• SOURCE EXCERPT
# # # # # # #

Would this be good for my MINIDSP hookup inside the Amp?
http://www.ebay.com/itm/USB-Panel-F...acf018f&pid=100005&rk=3&rkt=6&sd=152348684392

Sent from my SM-T550 using Tapatalk


----------



## AudiocRaver (Jun 6, 2012)

That looks like an extension, what you need should have a type B end to plug into the miniDSP.


----------



## NBPk402 (Feb 21, 2012)

Thanks, I will keep looking. I liked the idea of it being a circle. Do they make adapters to a type b connector?

Sent from my SM-G935V using Tapatalk


----------



## NBPk402 (Feb 21, 2012)

Would this be the right connector... https://www.amazon.com/StarTech-1-Feet-Panel-Mount-Cable/dp/B002M8VBIS

Sent from my SM-G935V using Tapatalk


----------



## AudiocRaver (Jun 6, 2012)

Perfect.


----------



## NBPk402 (Feb 21, 2012)

I have the amp donor gutted now, and it looks like we can reuse the RCA jacks, after desoldering them from the circuit board.

Question...where do I find standoffs for mounting the boards, or do I have to make my own?

Sent from my SM-T550 using Tapatalk


----------



## Lumen (May 17, 2014)

Standoff means "insulator" to me, so here are a wide variety to choose from (actually, more than you ever wanted to know about).


----------



## NBPk402 (Feb 21, 2012)

I now have these on the way:

Breakout box:
7 SpeakOn 4 pole male mounting plates
3 SpeakOn 8 pole male mounting plates
1 1u rack mount plate with 8 holes for the Speakon plates
1 1u rack mount plate for the front plate which will get 2 holes punched for the 8 pole SpeakOn plates

Still need to get...

# # # # # # #

• MATERIAL
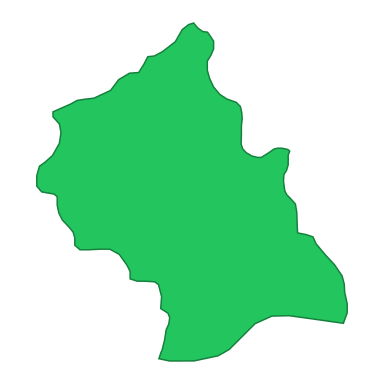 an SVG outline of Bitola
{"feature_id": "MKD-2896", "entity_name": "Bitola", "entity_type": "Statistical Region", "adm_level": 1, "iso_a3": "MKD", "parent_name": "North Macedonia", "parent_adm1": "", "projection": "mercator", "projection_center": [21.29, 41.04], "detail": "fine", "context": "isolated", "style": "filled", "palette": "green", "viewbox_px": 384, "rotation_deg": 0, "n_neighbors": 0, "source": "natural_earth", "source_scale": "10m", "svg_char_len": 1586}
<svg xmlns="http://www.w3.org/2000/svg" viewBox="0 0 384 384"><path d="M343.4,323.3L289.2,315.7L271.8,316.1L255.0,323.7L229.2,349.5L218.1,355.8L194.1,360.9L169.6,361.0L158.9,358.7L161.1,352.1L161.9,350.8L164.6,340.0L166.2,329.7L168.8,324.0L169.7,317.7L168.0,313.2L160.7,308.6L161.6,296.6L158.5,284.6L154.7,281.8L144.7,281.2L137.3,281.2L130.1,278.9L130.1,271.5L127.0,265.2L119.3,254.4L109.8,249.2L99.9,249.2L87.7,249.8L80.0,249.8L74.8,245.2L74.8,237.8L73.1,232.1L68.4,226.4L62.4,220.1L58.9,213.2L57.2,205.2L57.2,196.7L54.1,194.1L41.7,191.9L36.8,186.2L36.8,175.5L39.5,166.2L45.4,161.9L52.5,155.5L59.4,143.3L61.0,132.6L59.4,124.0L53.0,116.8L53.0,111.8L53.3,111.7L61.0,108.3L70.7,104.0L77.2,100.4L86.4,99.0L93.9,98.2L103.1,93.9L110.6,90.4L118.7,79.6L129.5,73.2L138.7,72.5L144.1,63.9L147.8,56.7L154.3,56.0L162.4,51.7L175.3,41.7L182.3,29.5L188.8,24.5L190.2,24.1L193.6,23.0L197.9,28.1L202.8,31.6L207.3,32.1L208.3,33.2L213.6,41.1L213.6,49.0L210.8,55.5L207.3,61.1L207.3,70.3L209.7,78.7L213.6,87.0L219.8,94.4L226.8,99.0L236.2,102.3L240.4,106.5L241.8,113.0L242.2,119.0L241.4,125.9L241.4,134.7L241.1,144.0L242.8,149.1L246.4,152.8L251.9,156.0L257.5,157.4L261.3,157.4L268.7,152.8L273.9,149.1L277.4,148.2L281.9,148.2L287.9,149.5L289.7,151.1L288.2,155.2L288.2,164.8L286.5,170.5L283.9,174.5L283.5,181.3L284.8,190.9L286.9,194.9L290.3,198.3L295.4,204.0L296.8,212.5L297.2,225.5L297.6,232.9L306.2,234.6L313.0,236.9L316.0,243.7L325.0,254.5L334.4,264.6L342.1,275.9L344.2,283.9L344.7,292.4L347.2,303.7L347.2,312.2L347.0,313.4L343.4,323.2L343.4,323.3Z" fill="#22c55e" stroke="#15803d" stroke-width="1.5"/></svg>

# # # # # # #

• EXERCISE INSTRUCTIONS
#1 In the forum thread on the miniDSP amp build, shorten the paragraph that begins "I have the amp donor gutted now" to one brief sentence that keeps its main facts.
#2 Answer these from the forum thread on the miniDSP amp build:
(a) What type of end does AudiocRaver say the cable needs to plug into the miniDSP?
(b) What one-word reply does AudiocRaver give to the StarTech panel-mount cable link?
(c) How many SpeakOn 4 pole male mounting plates are on the way for the breakout box?
#3 Carry the forum thread on the miniDSP amp build forward from its final line.

• ANSWERS TO THE TASKS
#1 The donor amp is gutted, and its RCA jacks can be reused once they are desoldered from the circuit board.

#2
(a) A type B end.
(b) "Perfect."
(c) Seven.

#3
Amp:
standoffs
12v power supply for 2 MiniDSP 2x4s which will be internally mounted

The plan right now is to use the Elan front faceplate with Cumaru wood for the side panels, perforated stainless steel for the bottom, and plexi for the top of the amp case. The back plate will have 16 RCAs for the input, 2 8 pole SpeakOn plates, AC hookup, and power switch. The 8 pole SpeakOn plates will feed all of the channels to the breakout box...which will then split them up into one pair of speakers per connector. This should make it easier to wire for bi-amping the front 3 channels and also allows me to run wire to speakers in pairs (L+R, or L front + L rear). It def should clean up the back of the amp. The breakout box will also have a plexi top, Cumaru sides, and perferated bottom. I will post up pics as soon as I get all the pieces in, and arranged in the case.


----------



## opell (Feb 18, 2017)

Good luck, I'm looking forward to you finished project. I hope I can start a project one of these days.


----------



## NBPk402 (Feb 21, 2012)

Would this be good for powering 2 MiniDSP 2x4s inside the amp?

http://www.mpja.com/download/40watt.pdf


----------



## AudiocRaver (Jun 6, 2012)

ellisr63 said:


> Would this be good for powering 2 MiniDSP 2x4s inside the amp?
> 
> http://www.mpja.com/download/40watt.pdf


Looks like it should work. Each 2x4 needs 0.8 A current, and the power supply will give 8 A for the two units. Plenty of available current (overkill, but no harm) with good regulation and low noise. If it's cheap, go for it.


----------



## NBPk402 (Feb 21, 2012)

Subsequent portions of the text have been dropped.